Ilmu yang sudah bertebaran tersebut kita juga masih bingung dan gamang, industri dan teknologi meluncur begitu cepat dan sebagian yang punya ilmu juga bergentayangan menawarkan ilmu-ilmu mereka dengan cara mengundang kita untuk kerjasama atau krennya MoU (momorandum of understanding), lalu kitapun tertarik untuk mengikuti arus tersebut, apakah setelah MoU dan mengunjungi kampus yang kita anggap kren tersebut bisa ditindaklanjuti atau latah saja takut dianggap “ndeso”, atau hanya dolan saja, itu tergantung perspektif kita memandang. Jangan sampai kunjungan dengan kadang biaya tidak sedikit dengan hasil MoU menjadi dokumen yang tanpa makna atau sleeping MoU saja kata teman saya. 
Setelah kita ikuti  beberapa kunjungan dan kerjasama hanya sebatas itu, kalau ada bentuknya juga tidak jelas karena kita sendiri belum menemukan pola atau mempersiapkan rencana kegiatan apa yang akan dikerjasamakan, apa hanya bererjasama dalam bentuk penelitian sosial atau pada tataran ilmu eksakta atau ilmu terapan, yang muara akhirnya berpendapat dan berpendapatan dari hasil risetnya, bukan uang risetnya.

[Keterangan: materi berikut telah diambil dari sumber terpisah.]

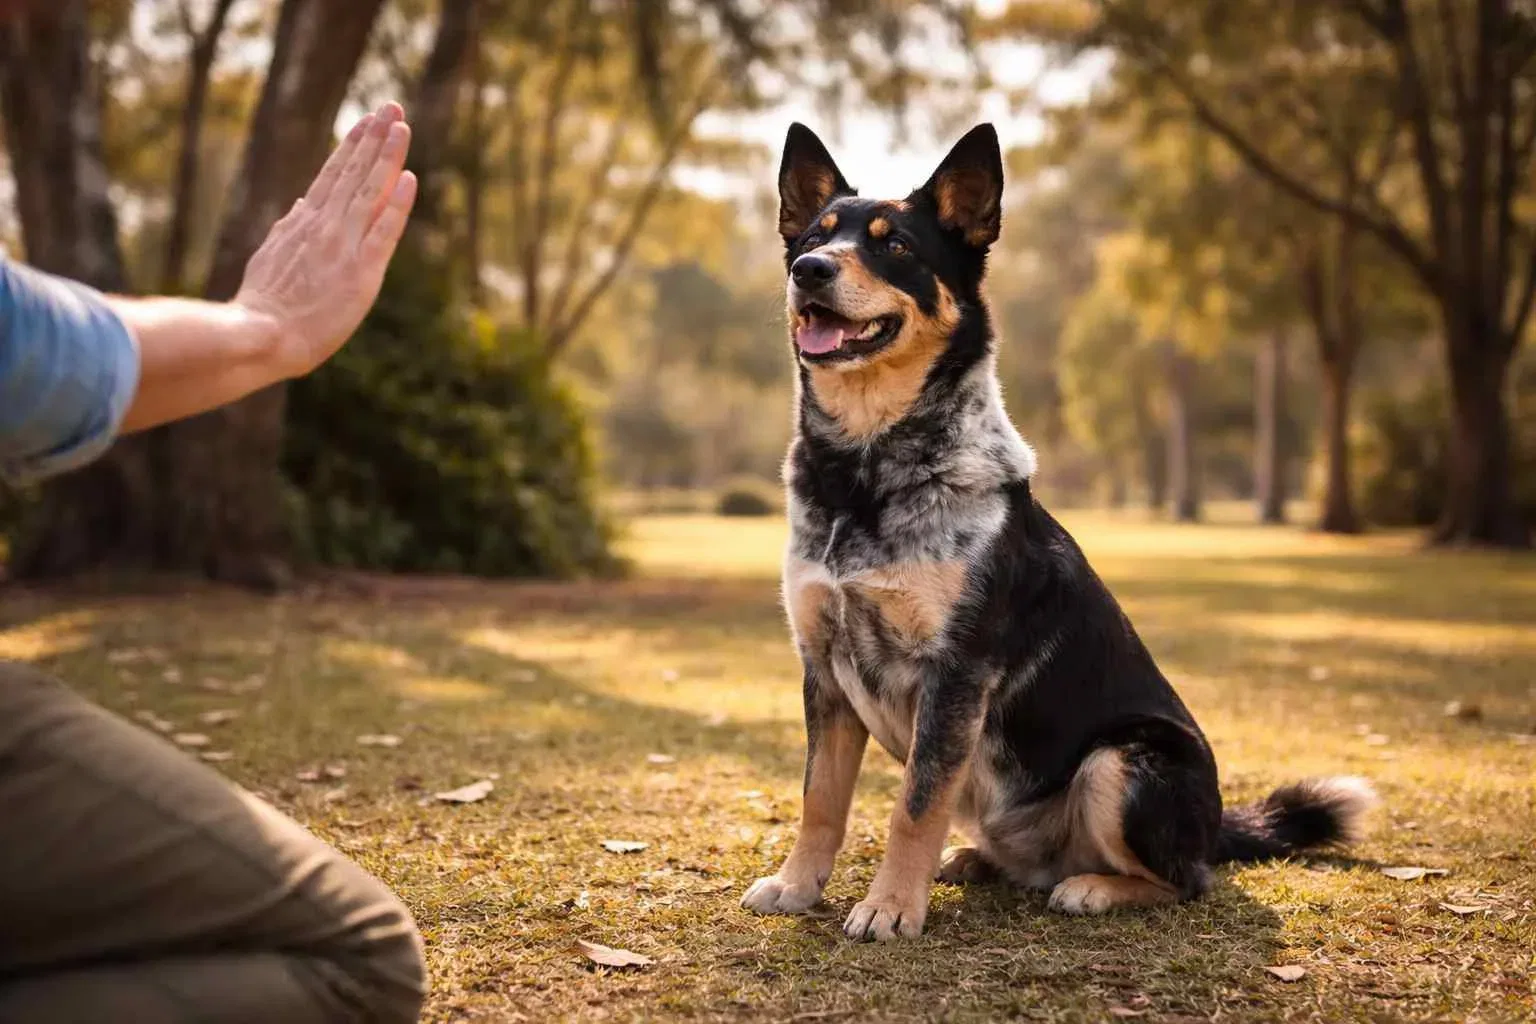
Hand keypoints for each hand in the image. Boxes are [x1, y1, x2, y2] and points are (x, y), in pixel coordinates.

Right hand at [234, 101, 417, 378]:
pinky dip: (397, 204)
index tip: (368, 122)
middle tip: (392, 108)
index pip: (333, 176)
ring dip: (387, 156)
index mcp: (303, 223)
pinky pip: (384, 232)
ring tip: (401, 126)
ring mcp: (344, 247)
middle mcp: (326, 227)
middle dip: (375, 138)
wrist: (261, 336)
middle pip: (355, 173)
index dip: (352, 146)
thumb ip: (288, 230)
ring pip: (370, 191)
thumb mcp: (270, 257)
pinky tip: (410, 178)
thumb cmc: (263, 306)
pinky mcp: (361, 272)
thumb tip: (301, 204)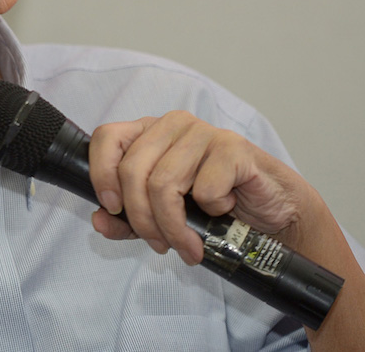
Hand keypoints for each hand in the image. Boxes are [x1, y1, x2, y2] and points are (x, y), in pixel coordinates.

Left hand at [86, 111, 310, 265]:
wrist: (274, 214)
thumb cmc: (214, 209)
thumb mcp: (161, 218)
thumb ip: (126, 220)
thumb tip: (99, 220)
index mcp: (148, 133)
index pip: (106, 138)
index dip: (101, 174)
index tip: (112, 207)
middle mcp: (172, 125)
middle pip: (133, 169)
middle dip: (142, 218)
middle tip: (159, 245)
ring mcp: (203, 132)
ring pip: (164, 183)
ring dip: (173, 227)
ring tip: (188, 246)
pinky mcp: (233, 147)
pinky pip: (204, 188)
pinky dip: (211, 211)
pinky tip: (224, 209)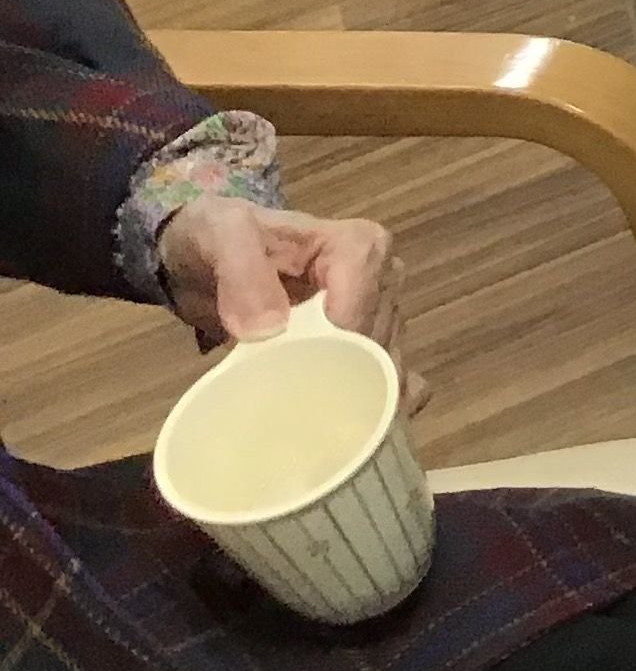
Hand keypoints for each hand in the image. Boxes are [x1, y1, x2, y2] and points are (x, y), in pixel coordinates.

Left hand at [156, 201, 416, 407]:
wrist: (204, 259)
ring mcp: (379, 317)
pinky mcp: (368, 348)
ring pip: (389, 367)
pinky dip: (383, 409)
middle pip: (380, 342)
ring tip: (319, 432)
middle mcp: (383, 280)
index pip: (365, 303)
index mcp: (359, 246)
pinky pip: (395, 382)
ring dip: (361, 401)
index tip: (299, 377)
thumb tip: (269, 331)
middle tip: (298, 415)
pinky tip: (356, 431)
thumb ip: (242, 274)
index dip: (340, 344)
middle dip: (346, 380)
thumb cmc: (218, 241)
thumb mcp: (220, 238)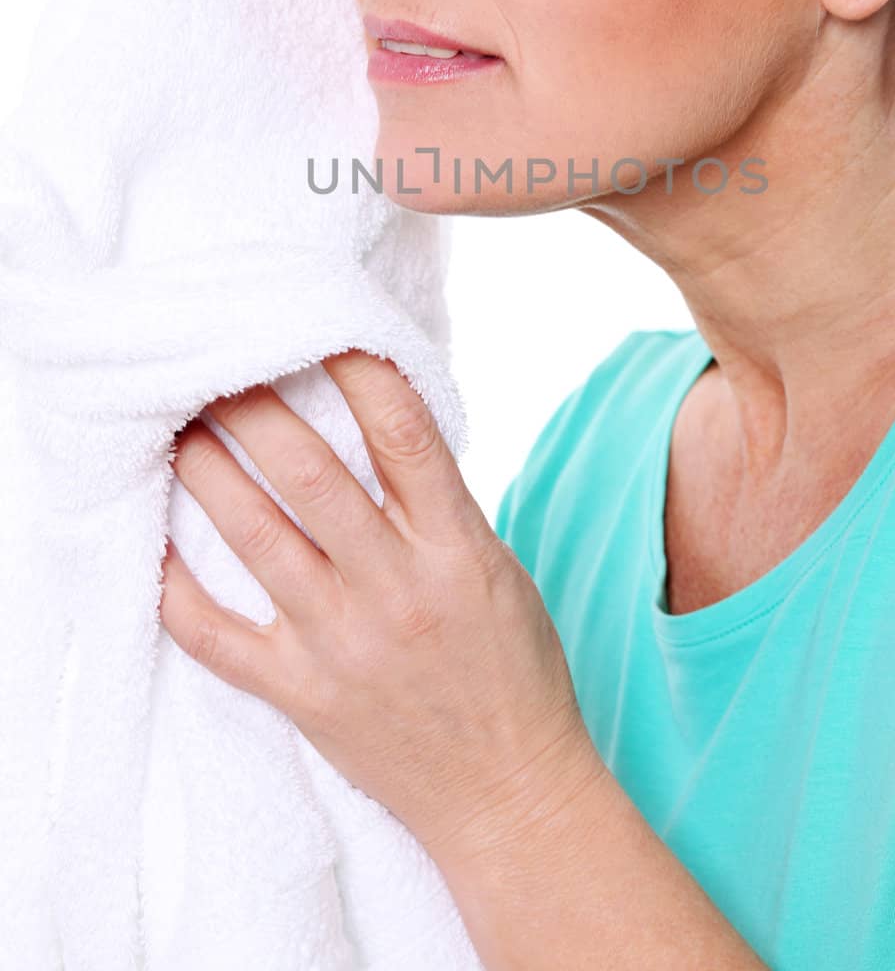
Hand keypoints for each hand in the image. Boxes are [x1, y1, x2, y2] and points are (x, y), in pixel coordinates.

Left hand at [158, 348, 606, 860]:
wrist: (508, 792)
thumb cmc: (512, 670)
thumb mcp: (496, 568)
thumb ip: (438, 504)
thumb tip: (381, 426)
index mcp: (456, 549)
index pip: (404, 435)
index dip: (360, 372)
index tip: (322, 331)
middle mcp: (396, 589)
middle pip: (312, 475)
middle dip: (258, 410)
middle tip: (223, 369)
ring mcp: (343, 644)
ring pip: (256, 537)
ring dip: (209, 473)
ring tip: (182, 430)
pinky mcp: (302, 694)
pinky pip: (217, 636)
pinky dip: (175, 589)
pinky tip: (153, 542)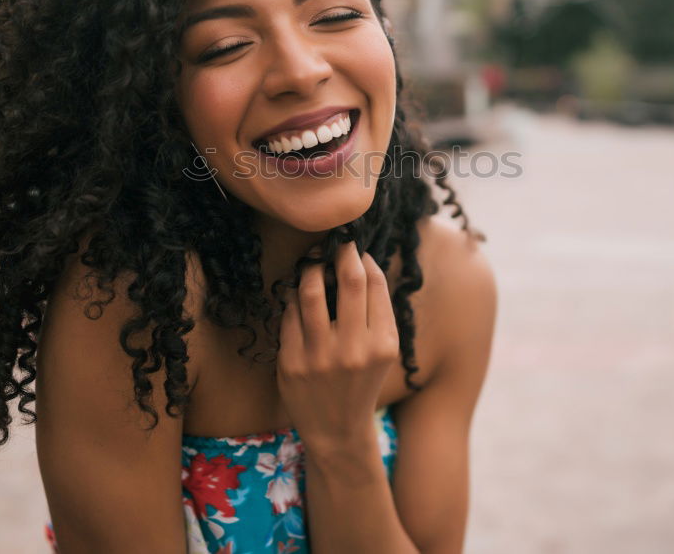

Kalau kita melihat perkembangan ilmu terapan kiblatnya sudah beralih, dulu Eropa, Amerika bahkan terakhir Jepang sangat menguasai teknologi apapun, tapi kini bergeser selangkah demi langkah meuju semenjung korea selatan dan sekarang tersedot oleh clean master China. China mulai pemerintahan deng xiaoping merubah tatanan ekonominya dari sangat tertutup menjadi terbuka dengan satu ungkapan “tidak perduli kucing warna putih atau kuning yang penting bisa menangkap tikus”, artinya tidak terkungkung oleh bentuk ekonomi kapitalis atau sosialis yang penting bisa memakmurkan rakyatnya. 
Lalu dengan perubahan tersebut masihkah relevan kita berkunjung pada negara-negara yang sudah mulai ditinggal oleh era global ini, sebab pendidikan yang mereka tawarkan tetap saja kapitalis artinya mahal, untuk biaya hidup saja kalau kita bandingkan dengan lingkungan kampus kita ampun tidak terjangkau, apalagi penghasilan orang tua mahasiswa kita hanyalah petani tradisonal. Mahal harganya tapi kurang berdayaguna, disekeliling kita sudah berserakan barang produksi Shenshi dengan harga sangat murah, sementara kita baru mau belajar mengeja kalimat tersebut.
Semoga kunjungan kita bukan hanya dolan menghabiskan biaya semata tapi ada tindaklanjut sehingga ada manfaat yang bisa kita peroleh, semoga ada manfaat yang lebih baik lagi demi kemajuan kampus kita tercinta Universitas Muhammadiyah Jaya...semoga!!!